6 de ago. de 2020

descaso



quando bati aquela porta, a mesma que você abriu, antes, quando havia algo entre eu e você que não eram portas, janelas ou batentes, bati com força porque era para fechar, o que se abre tem de ser fechado, não pode ficar aberto ou entra tudo que é lixo, inútil, sem serviço, tralha, entulho. a vida da gente era, é, um amontoado de entulho, caçamba que ninguém vem esvaziar, somos rejeitos de demolição, nem reciclar presta.
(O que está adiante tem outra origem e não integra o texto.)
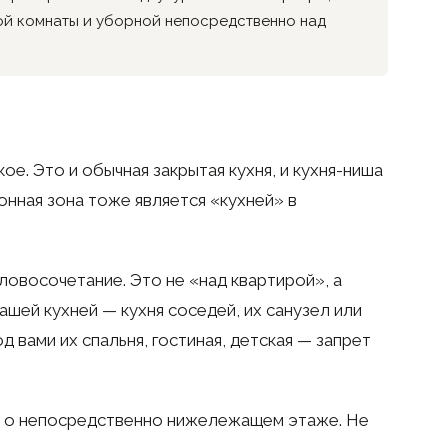
ой комнаты и уборной непосредственно над
е. Это и обычная закрытая кухня, и кухня-ниша
онная зона тоже является «кухней» в
овосочетание. Это не «над квартирой», а
вашей кухней — кухня соседей, их санузел или
д вами их спальня, гостиная, детская — запрет
т о непосредственно нижележащем этаже. Не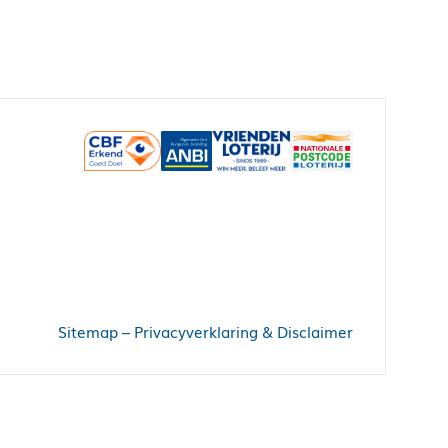
Sitemap
–
Privacyverklaring & Disclaimer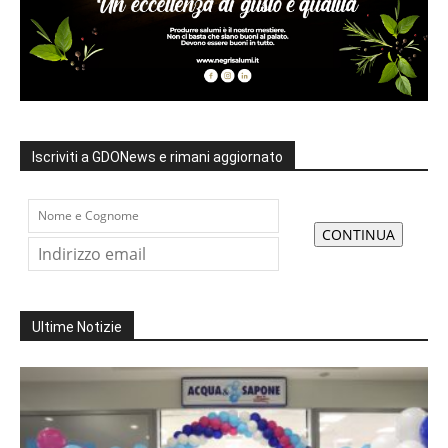
Iscriviti a GDONews e rimani aggiornato
Ultime Notizie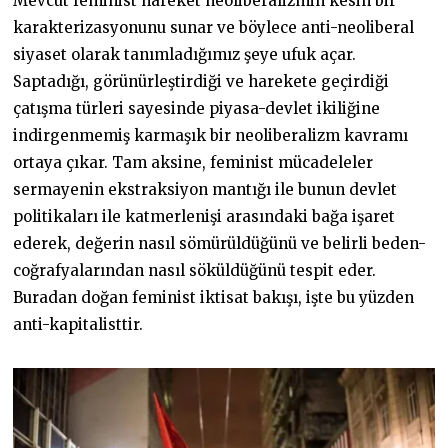
Mevcut feminist hareket neoliberalizmin kesin bir
karakterizasyonunu sunar ve böylece anti-neoliberal
siyaset olarak tanımladığımız şeye ufuk açar.
Saptadığı, görünürleştirdiği ve harekete geçirdiği
çatışma türleri sayesinde piyasa-devlet ikiliğine
indirgenmemiş karmaşık bir neoliberalizm kavramı
ortaya çıkar. Tam aksine, feminist mücadeleler
sermayenin ekstraksiyon mantığı ile bunun devlet
politikaları ile katmerlenişi arasındaki bağa işaret
ederek, değerin nasıl sömürüldüğünü ve belirli beden-
coğrafyalarından nasıl söküldüğünü tespit eder.
Buradan doğan feminist iktisat bakışı, işte bu yüzden
anti-kapitalisttir.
olha aquela janela ali, fui eu que quebrei, aquela maçaneta ali, você que entortou, com seus dentes, com sua boca, de aço, inox, palha de aço, palha assada na morrinha dos dias que passamos destruindo tudo que era lar, nosso, lar, nosso lar, gado, largado, lar gado, curral, eu pastava, você ruminava, boi, boi boi, boi da cara sonsa, pega essa pessoa que tem medo de carinho.
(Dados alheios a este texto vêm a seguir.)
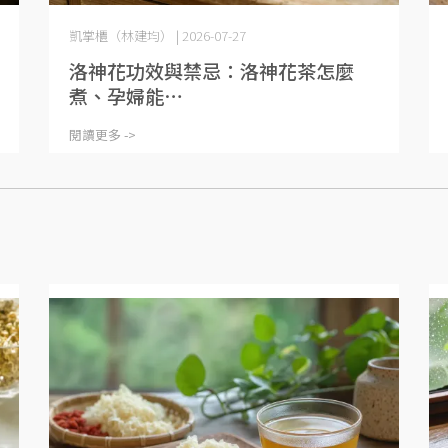
凱掌櫃（林建均） | 2026-07-27
洛神花功效與禁忌：洛神花茶怎麼
煮、孕婦能⋯
閱讀更多 ->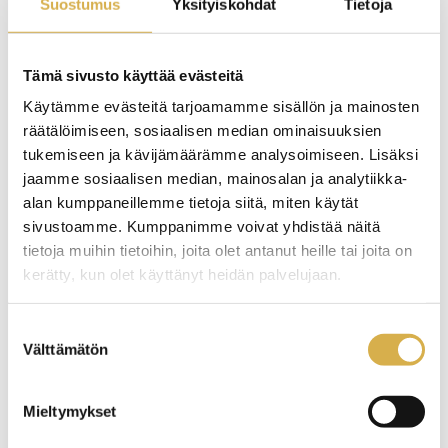
Suostumus
Yksityiskohdat
Tietoja
Ulkopuoliset asiakkaat:
– lounas 11,50 €
Tämä sivusto käyttää evästeitä
Ammattitien ruokala
Käytämme evästeitä tarjoamamme sisällön ja mainosten
räätälöimiseen, sosiaalisen median ominaisuuksien
tukemiseen ja kävijämäärämme analysoimiseen. Lisäksi
jaamme sosiaalisen median, mainosalan ja analytiikka-
Ammattitien ruokalan toiminnasta vastaa Prakticum.
alan kumppaneillemme tietoja siitä, miten käytät
Aamupuuro tarjoillaan Careerian opiskelijoille klo 8.00
sivustoamme. Kumppanimme voivat yhdistää näitä
– 10.00 ja lounas klo 11.30.
tietoja muihin tietoihin, joita olet antanut heille tai joita on
kerätty, kun olet käyttänyt heidän palvelujaan.
Ruokala on avoinna klo 8.00 – 10.30 ja 11.00 – 14.30.
Suostumuksen
Ilmaiseen ruokailuun oikeutetut opiskelijat liikkuvat
Välttämätön
valinta
aluksi opettajan johdolla. Kassalla on esitettävä Kela-
kortti tai ajokortti.
Mieltymykset
Careerian muut opiskelijat ja henkilöstö: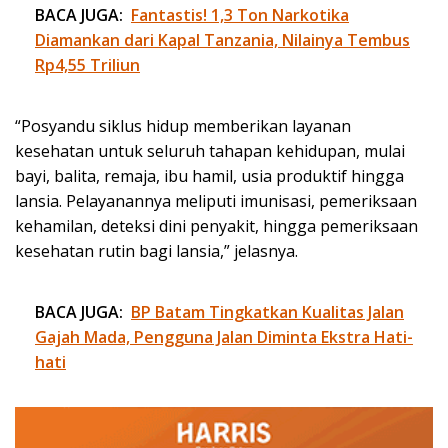
BACA JUGA:
Fantastis! 1,3 Ton Narkotika
Diamankan dari Kapal Tanzania, Nilainya Tembus
Rp4,55 Triliun
“Posyandu siklus hidup memberikan layanan
kesehatan untuk seluruh tahapan kehidupan, mulai
bayi, balita, remaja, ibu hamil, usia produktif hingga
lansia. Pelayanannya meliputi imunisasi, pemeriksaan
kehamilan, deteksi dini penyakit, hingga pemeriksaan
kesehatan rutin bagi lansia,” jelasnya.
BACA JUGA:
BP Batam Tingkatkan Kualitas Jalan
Gajah Mada, Pengguna Jalan Diminta Ekstra Hati-
hati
aquela cristaleira, trincou, eu, você, trincamos, trinca de ases, de asnos, de aves, marias, madalenas, arrependidas, arre e pendidas cada uma para seu lado, não querendo dar fé do messias furado estirado no chão, em cruz, via a cruz, crucis, dolorosa, lacrimosa, hosana sem altura.

descaso esse, de quebrar tudo que desaprendemos a usar. descaso, des eu, des você, desatamos a chorar em nós que nunca seriam desfeitos. eu choro porque sinto, você sente porque chora, choramos porque esquecemos.

nessa matemática errada, a equação nunca tem soma, x, y ou z. eu abri os colchetes para você me fechar com chaves, era para multiplicar, feito o cristo com pães e peixes, judas, acabamos foi só dividindo.